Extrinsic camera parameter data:
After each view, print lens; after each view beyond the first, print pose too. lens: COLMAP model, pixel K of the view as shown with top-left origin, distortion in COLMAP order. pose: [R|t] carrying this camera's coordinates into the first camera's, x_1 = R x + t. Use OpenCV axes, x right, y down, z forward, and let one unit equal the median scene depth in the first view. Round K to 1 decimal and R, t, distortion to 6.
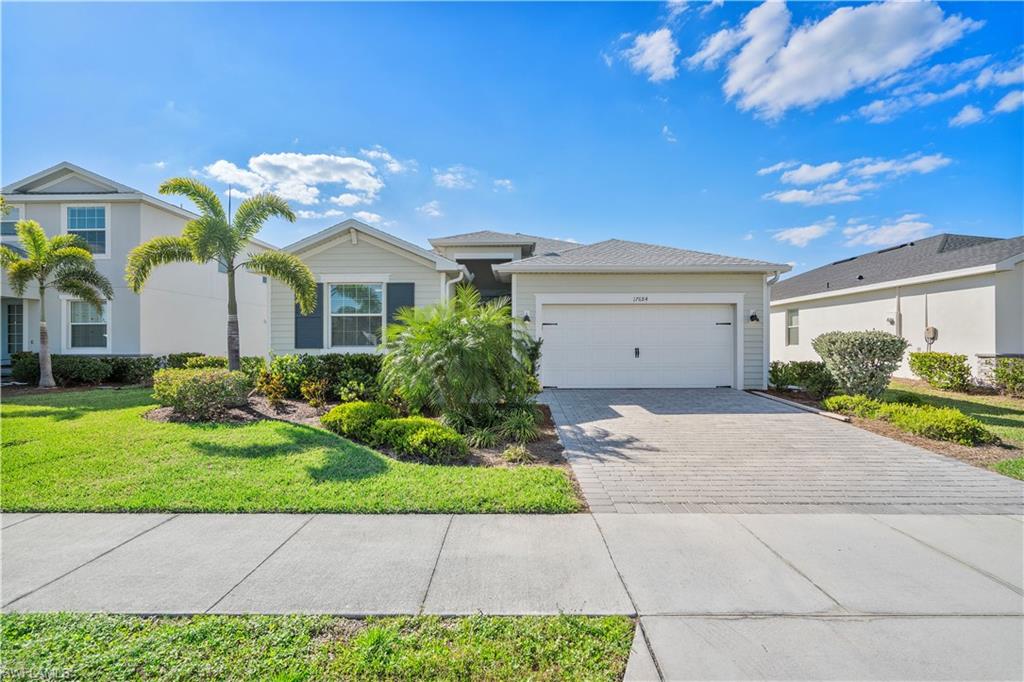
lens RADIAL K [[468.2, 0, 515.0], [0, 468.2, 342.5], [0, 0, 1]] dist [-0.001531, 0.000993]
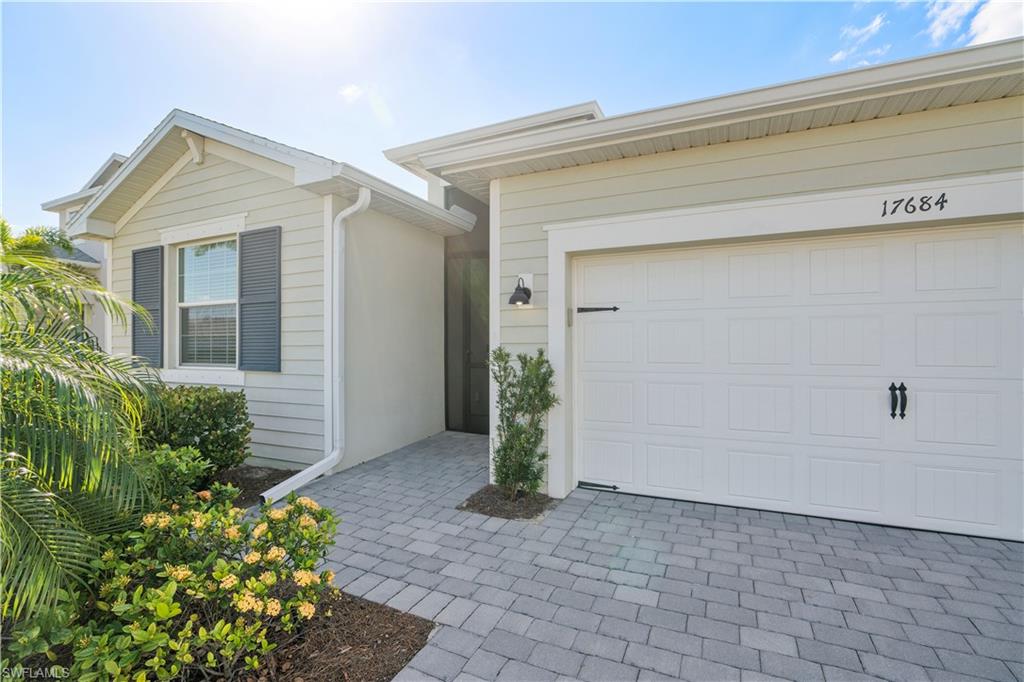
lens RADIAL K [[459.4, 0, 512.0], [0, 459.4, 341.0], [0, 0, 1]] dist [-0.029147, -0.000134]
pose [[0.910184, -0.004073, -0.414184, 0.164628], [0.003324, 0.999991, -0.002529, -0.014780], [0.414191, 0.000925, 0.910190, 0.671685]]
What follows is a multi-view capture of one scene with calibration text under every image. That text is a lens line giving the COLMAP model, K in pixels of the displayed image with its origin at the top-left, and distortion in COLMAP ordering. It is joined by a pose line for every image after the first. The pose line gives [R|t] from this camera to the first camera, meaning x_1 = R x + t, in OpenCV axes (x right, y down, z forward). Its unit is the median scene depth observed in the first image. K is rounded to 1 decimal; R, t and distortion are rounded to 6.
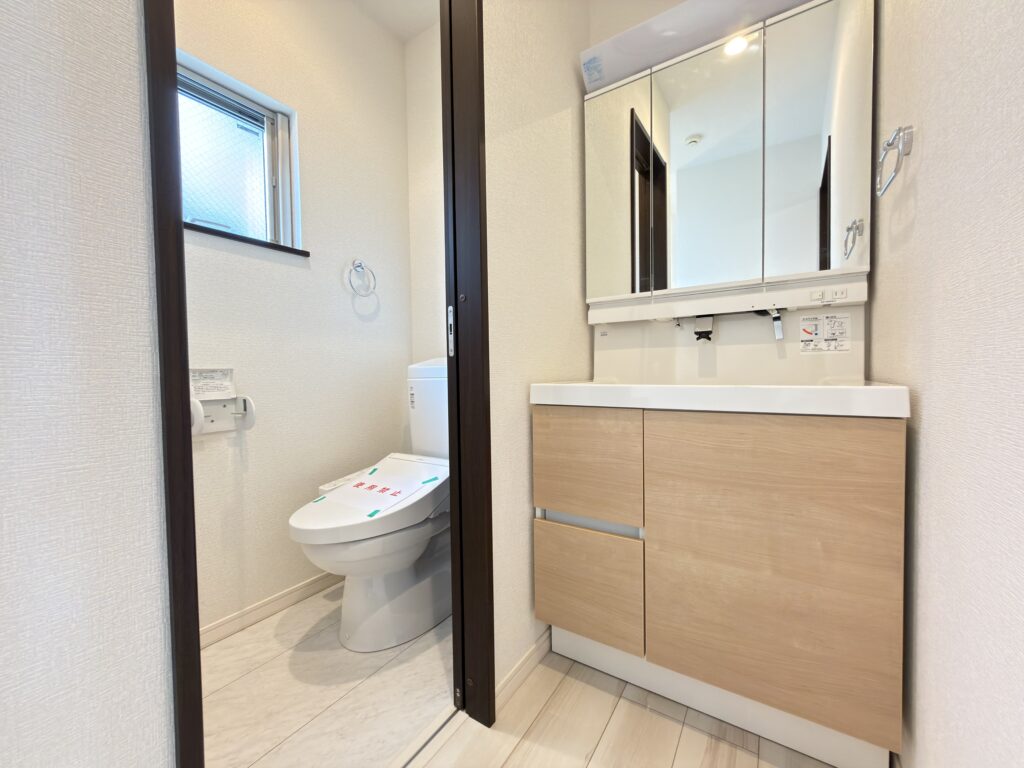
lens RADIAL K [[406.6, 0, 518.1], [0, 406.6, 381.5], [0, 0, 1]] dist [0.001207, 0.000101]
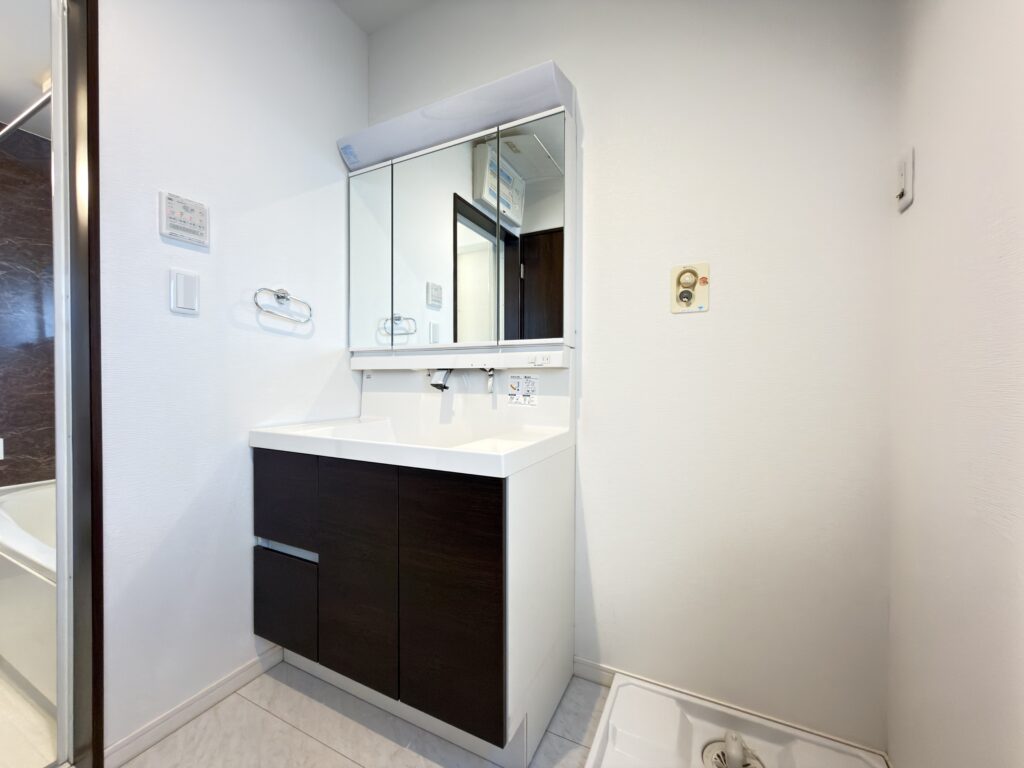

Exercise brief: Please copy out the entries above exactly as they appear, but skip their images.

Output:
After each view, print lens; after each view beyond the first, print pose too. lens: COLMAP model, pixel K of the view as shown with top-left origin, distortion in COLMAP order. pose: [R|t] carrying this camera's coordinates into the first camera's, x_1 = R x + t. Use OpenCV axes, x right, y down, z forward, and let one unit equal the median scene depth in the first view. Round K to 1 decimal and R, t, distortion to 6.
lens RADIAL K [[468.2, 0, 515.0], [0, 468.2, 342.5], [0, 0, 1]] dist [-0.001531, 0.000993]
lens RADIAL K [[459.4, 0, 512.0], [0, 459.4, 341.0], [0, 0, 1]] dist [-0.029147, -0.000134]
pose [[0.910184, -0.004073, -0.414184, 0.164628], [0.003324, 0.999991, -0.002529, -0.014780], [0.414191, 0.000925, 0.910190, 0.671685]]
What follows is a multi-view capture of one scene with calibration text under every image. That text is a lens line giving the COLMAP model, K in pixels of the displayed image with its origin at the top-left, and distortion in COLMAP ordering. It is joined by a pose line for every image after the first. The pose line gives [R|t] from this camera to the first camera, meaning x_1 = R x + t, in OpenCV axes (x right, y down, z forward). Its unit is the median scene depth observed in the first image. K is rounded to 1 decimal; R, t and distortion are rounded to 6.
lens RADIAL K [[406.6, 0, 518.1], [0, 406.6, 381.5], [0, 0, 1]] dist [0.001207, 0.000101]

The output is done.